While disposable diapers seem simple, they have more materials and parts than you might think. Diaper companies aren’t required to list what’s in their product on the packaging, but most modern disposables follow the same basic model:
The outer lining
The outer lining is usually made of polyethylene film, essentially the same stuff that’s in plastic wrap. (Some diaper use a bioplastic instead, made from renewable resources such as vegetable oil instead of petroleum.) The inner lining that touches your baby’s skin is usually made of polypropylene, a common material that’s also found in thermal underwear, among other things.
Both materials are considered completely safe for young skin. Some brands enhance the inner lining with aloe and vitamin E, skin-friendly compounds often found in diaper rash creams.
The absorbent core
A disposable diaper’s absorbent center contains wood pulp (usually bleached white with chlorine) and super-absorbent polymers, usually sodium polyacrylate – a compound that can soak up to 30 times its weight in urine. When introduced in the early 1980s, it allowed diapers to become both thinner and more effective at keeping babies dry.
Sodium polyacrylate is supposed to stay in the core of the diaper. But sometimes it leaks through the lining, leaving small transparent crystals on the baby’s skin.
The cartoon characters and other images on the outside of many diapers are made with dyes such as Disperse Blue 106, Disperse Blue 124, Disperse Yellow 3, and Disperse Orange 3. Dyes may also be used in the elastic in back, in wetness indicators, and around the legs.
Scented diapers contain a small amount of perfume between the absorbent core and the outer layers. The perfumes typically contain citral, a citrusy-smelling compound often found in lemon and orange oils.
To avoid any of these ingredients, look for diapers that are dye-free, perfume-free, chlorine-free, and so on. They’re readily available for sale. Look for details on the packaging.

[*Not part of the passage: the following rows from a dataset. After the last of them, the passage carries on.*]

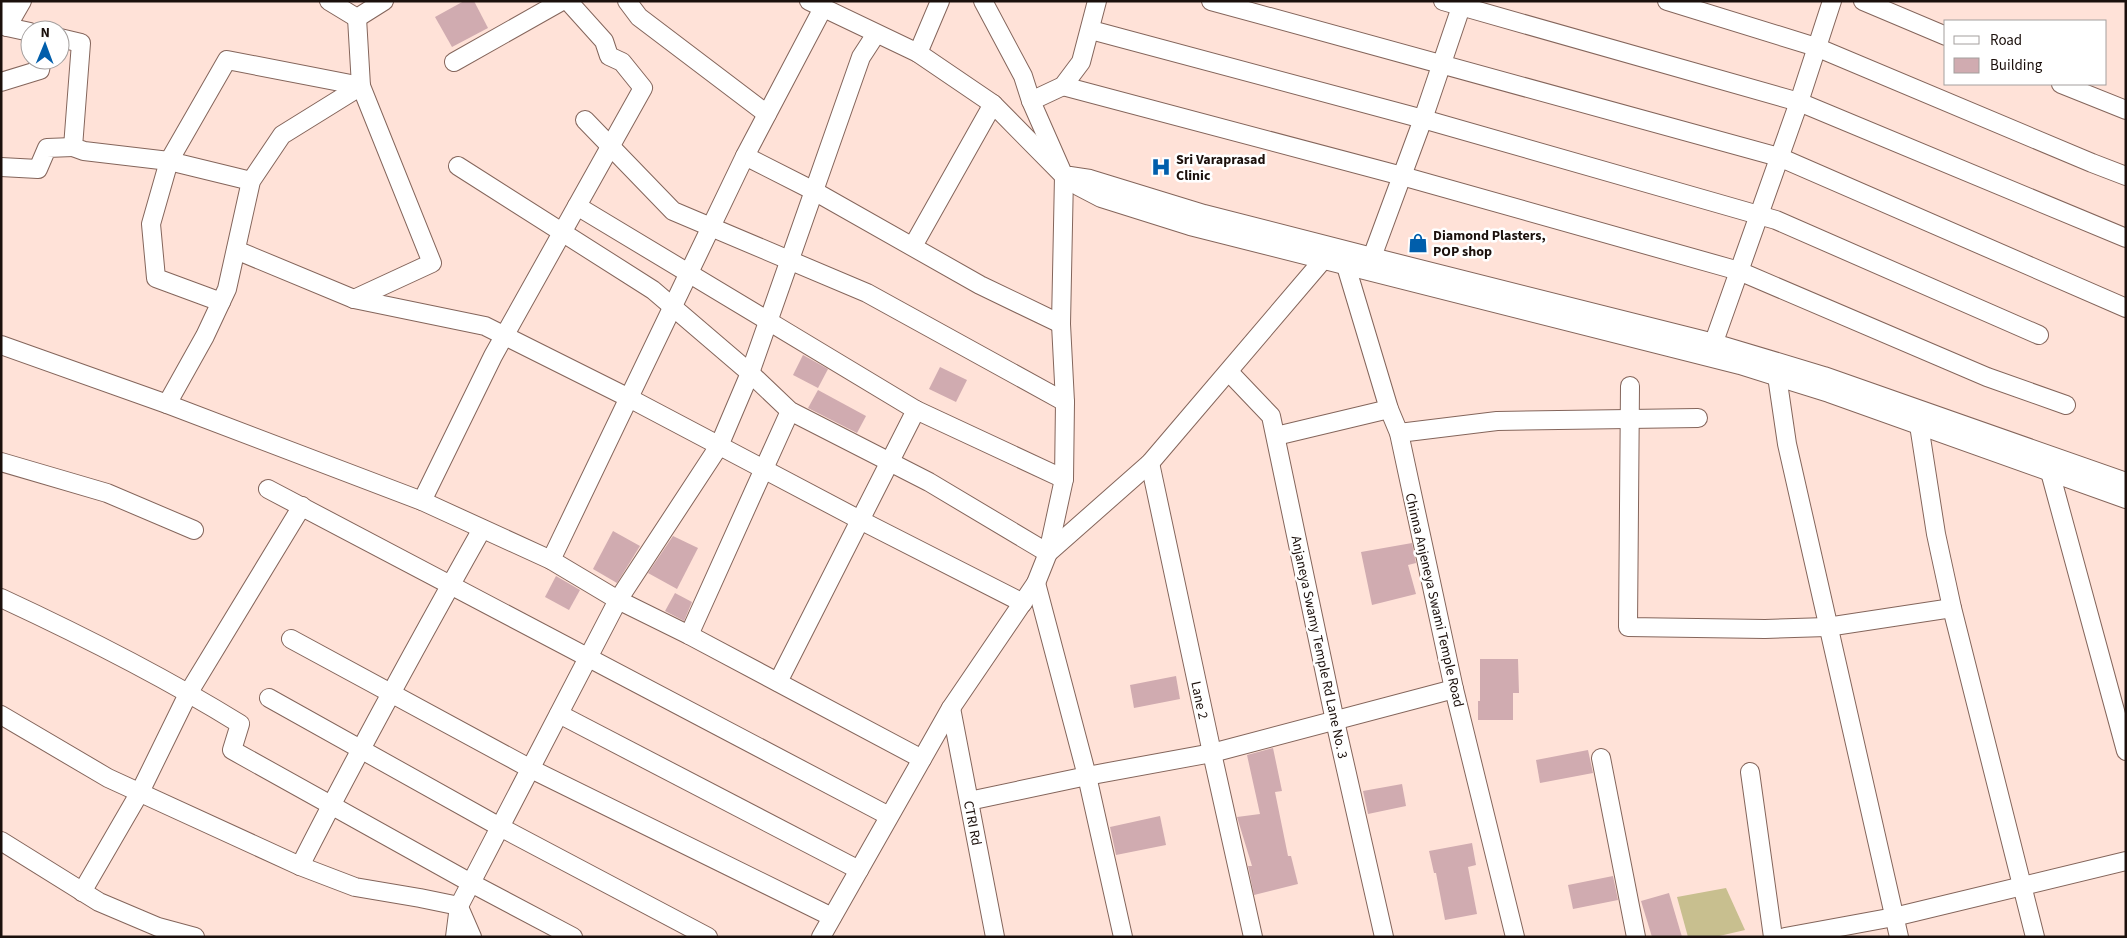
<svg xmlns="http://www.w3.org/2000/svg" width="2127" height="938" viewBox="0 0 2127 938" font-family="'Source Sans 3',sans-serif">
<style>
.green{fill:#c8bf8f}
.building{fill:#d0abb0}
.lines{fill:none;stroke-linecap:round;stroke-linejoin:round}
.minor-casing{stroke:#84655b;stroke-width:20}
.minor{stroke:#fff;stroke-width:18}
.labels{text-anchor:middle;stroke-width:5;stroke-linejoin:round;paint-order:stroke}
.poi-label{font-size:14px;font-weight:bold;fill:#1b100c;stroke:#fff;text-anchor:start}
.street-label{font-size:14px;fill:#1b100c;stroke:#fff}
</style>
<rect width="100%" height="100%" fill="#ffe2d8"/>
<path class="green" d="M1726 888 1745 930 1715 937H1688L1677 897Z"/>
<g class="building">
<path d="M464 1H474L488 28 452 47 435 17Z"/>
<path d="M803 355 828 369 818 388 793 375Z"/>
<path d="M940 367 967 380 956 402 929 389Z"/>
<path d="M818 390 866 416 857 433 808 408Z"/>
<path d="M613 531 640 546 617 583 593 569Z"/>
<path d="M673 536 698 548 677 589 648 573Z"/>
<path d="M1412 543 1416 563 1408 565 1416 594 1372 605 1361 552Z"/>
<path d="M556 576 580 590 569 610 545 597Z"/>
<path d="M675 593 692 602 684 621 665 611Z"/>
<path d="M1480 659H1518L1519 693H1513V720H1478V701H1480Z"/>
<path d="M1176 676 1180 699 1134 708 1130 685Z"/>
<path d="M1273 748 1282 791 1275 792 1288 856H1291L1298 884 1254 895 1248 866H1252L1237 817 1260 814 1247 755Z"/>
<path d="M1588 750 1593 773 1540 783 1536 760Z"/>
<path d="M1402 784 1406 806 1368 814 1363 791Z"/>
<path d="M1160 816 1166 845 1116 855 1110 827Z"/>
<path d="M1472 843 1476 865 1468 867 1477 914 1445 920 1436 873H1434L1429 851Z"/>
<path d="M1613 876 1618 900 1573 909 1568 885Z"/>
<path d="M1669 893 1682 937H1652L1641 901Z"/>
</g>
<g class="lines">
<defs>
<g id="minor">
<path d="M4 1 7 27 30 32"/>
<path d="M329 1 357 18 384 1"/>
<path d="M627 1 639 17 767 114"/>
<path d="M809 1 918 53 940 1"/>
<path d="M1211 1 1779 157 2126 308"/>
<path d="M1443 1 1799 102 2126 238"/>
<path d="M1667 1 1816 47 2092 163 2126 176"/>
<path d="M1863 1 1946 36"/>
<path d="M7 27 22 1"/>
<path d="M1091 30 1423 119 1776 220 2039 335"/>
<path d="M60 38 81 43 73 147 84 151 169 161 251 181"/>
<path d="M918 53 993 104 1064 176 1078 186 1101 198 1190 226 1740 365 1829 393 2126 499"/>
<path d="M454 62 562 1"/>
<path d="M1 82 40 70 42 60"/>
<path d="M2061 84 2126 110"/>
<path d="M1063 86 1402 176 1739 271 1987 377 2066 405"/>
<path d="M1031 101 1063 86 1081 62 1097 1"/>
<path d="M585 120 673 211 867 293 1065 402"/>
<path d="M745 156 814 191 980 285 1061 324"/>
<path d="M458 166 653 290 750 373 790 411 929 482 1048 553"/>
<path d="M1 167 38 169 47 148 73 147"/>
<path d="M1070 176 1090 179 1204 214 1372 257 1714 343 1824 376 2126 482"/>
<path d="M577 206 916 410 778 682"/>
<path d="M913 246 993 104"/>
<path d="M236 250 354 299 485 326 629 398 860 520 1023 603"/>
<path d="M1372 257 1423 119 1463 1"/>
<path d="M1346 266 1389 409 1399 433 1454 689 1515 937"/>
<path d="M221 302 156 278 151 224 169 161 227 60 361 86 432 263 354 299"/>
<path d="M1 345 167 404 422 501 551 560 618 600 689 635 922 759"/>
<path d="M1710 353 1799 102 1832 1"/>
<path d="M1229 372 1271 416 1335 721 1384 937"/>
<path d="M1777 376 1787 444 1899 937"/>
<path d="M1630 386 1628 627 1765 629 1827 627 1952 608"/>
<path d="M167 404 205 336 227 289 251 181 282 135 361 86 357 18"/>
<path d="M916 410 1064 479"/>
<path d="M1919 425 1936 534 1952 608 2035 937"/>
<path d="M1399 433 1497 421 1698 418"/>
<path d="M1276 436 1389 409"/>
<path d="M1 462 107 493 194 530"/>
<path d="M1150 463 1212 753 1253 937"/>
<path d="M2050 472 2126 751"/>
<path d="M268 489 889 816"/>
<path d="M422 501 493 356 643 88 622 62 609 56 604 41 568 1"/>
<path d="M1048 553 1150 463 1323 260"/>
<path d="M551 560 745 156 823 8"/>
<path d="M1036 583 1087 776 1123 937"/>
<path d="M1 598C83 636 164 677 240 724L232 750 471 883 573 937"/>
<path d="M689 635 790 411"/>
<path d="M291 639 531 769 832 917"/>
<path d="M269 698 500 827 708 937"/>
<path d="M951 708 995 937"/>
<path d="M559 714 859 870"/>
<path d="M1 715 108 778 300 866 355 887 420 898 459 906"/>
<path d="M1601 758 1636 937"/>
<path d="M1750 772 1773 937"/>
<path d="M969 801 1087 776 1212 753 1454 689"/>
<path d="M1 841 99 902 158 927 195 937"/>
<path d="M300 866C358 752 419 641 482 529"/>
<path d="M82 892 140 792 189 692 302 506"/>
<path d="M459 907 472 937"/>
<path d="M455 937 459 906 618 600 719 446 750 373 861 57 876 34"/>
<path d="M821 937 951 708 1036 583 1048 553 1064 479 1065 402 1061 324 1064 176 1031 101 1023 76 983 1"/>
<path d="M1785 937 1894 917 2126 861"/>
</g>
</defs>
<use href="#minor" class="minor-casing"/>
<use href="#minor" class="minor"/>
</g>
<defs>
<symbol id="hospital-bare" viewBox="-9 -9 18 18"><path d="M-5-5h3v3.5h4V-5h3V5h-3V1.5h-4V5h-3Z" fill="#015eab" stroke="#fff" stroke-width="2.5" paint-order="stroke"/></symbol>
<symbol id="shop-bare" viewBox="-9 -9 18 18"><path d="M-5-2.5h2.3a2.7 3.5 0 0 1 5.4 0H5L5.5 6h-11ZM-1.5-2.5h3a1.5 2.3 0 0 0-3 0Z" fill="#015eab" stroke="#fff" stroke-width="2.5" paint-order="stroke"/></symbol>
</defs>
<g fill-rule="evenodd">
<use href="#hospital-bare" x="1147" y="153" width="28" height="28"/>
<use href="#shop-bare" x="1404" y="229" width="28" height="28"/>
</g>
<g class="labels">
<g class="poi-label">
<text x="1176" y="164">Sri Varaprasad<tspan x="1176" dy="16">Clinic</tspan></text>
<text x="1433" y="240">Diamond Plasters,<tspan x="1433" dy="16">POP shop</tspan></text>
</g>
<g class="street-label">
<text transform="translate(1435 600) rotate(77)" y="5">Chinna Anjeneya Swami Temple Road</text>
<text transform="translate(1320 647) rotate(78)" y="5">Anjaneya Swamy Temple Rd Lane No. 3</text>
<text transform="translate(1200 700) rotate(78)" y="5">Lane 2</text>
<text transform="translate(973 823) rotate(79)" y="5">CTRI Rd</text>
</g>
</g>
<rect width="2127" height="938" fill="none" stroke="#1b100c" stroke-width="5"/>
<rect x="1944" y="20" width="162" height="65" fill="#ffffff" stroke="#a49f9e"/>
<rect x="1954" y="36" width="25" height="8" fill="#ffffff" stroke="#a49f9e"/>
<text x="1990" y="45" font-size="15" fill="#1b100c">Road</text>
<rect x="1954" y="58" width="25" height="15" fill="#d0abb0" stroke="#a49f9e"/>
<text x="1990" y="70" font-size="15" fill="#1b100c">Building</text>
<g transform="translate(45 45) rotate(1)"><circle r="24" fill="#ffffff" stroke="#a49f9e"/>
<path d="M0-4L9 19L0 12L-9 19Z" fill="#015eab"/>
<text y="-8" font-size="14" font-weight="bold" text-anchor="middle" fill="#1b100c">N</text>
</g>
</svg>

OK… the next step is to dig a little deeper and see if these ingredients are safe. The big one for me is Phthalates that make fragrance last longer. A quick excerpt from the healthier baby wipe blog I wrote a while back:
Used to make fragrances last longer, these chemicals are known hormone disruptors and particularly problematic for little boys’ sperm development. Phthalates won’t be listed in the ingredients, look for “fragrance” or “parfum” and avoid unless the fragrance is specifically listed as certified organic.
BUT as always time is tight, so in the mean time I have found a great Australian Brand that ticks the majority of the boxes – Eco Originals
There are many layers used to make a nappy. Some of the key ingredients of our nappy are made from plant based materials, and we use a compostable leak barrier inside the nappy rather than the traditional plastic layer used in most nappies. We also use wood pulp sourced from certified sustainable forests. Our nappies are also free from chlorine, phthalates, fragrances, lotions, latex and heavy metals. This makes our nappy much more eco but also more breathable for bubs skin.
Our outer packaging is certified 100% compostable (a world first for a nappy product!) so it will break down easily in land fill.
Our intention is not to stop there with how eco our nappy is. We know it’s not 100% compostable, because the technology currently doesn’t allow for that. For example, there is nothing to replace thing’s like the plastic tabs that stick and hold the nappy in place on a baby yet to still offer this convenience for use. However, we are committed to working with international biotech companies to search for new biodegradable technology so that overtime we can increase our compostability. If a new exciting ingredient becomes available that performs well then we will integrate it into our nappy.
I could spend hours researching this and understanding it all and will keep learning, in the meantime, I’ll happily take a combination of the better choice. Every little bit helps!
Let me know if you’ve found anything out that has been a real eye opener when it comes to nappies and baby care for your little one?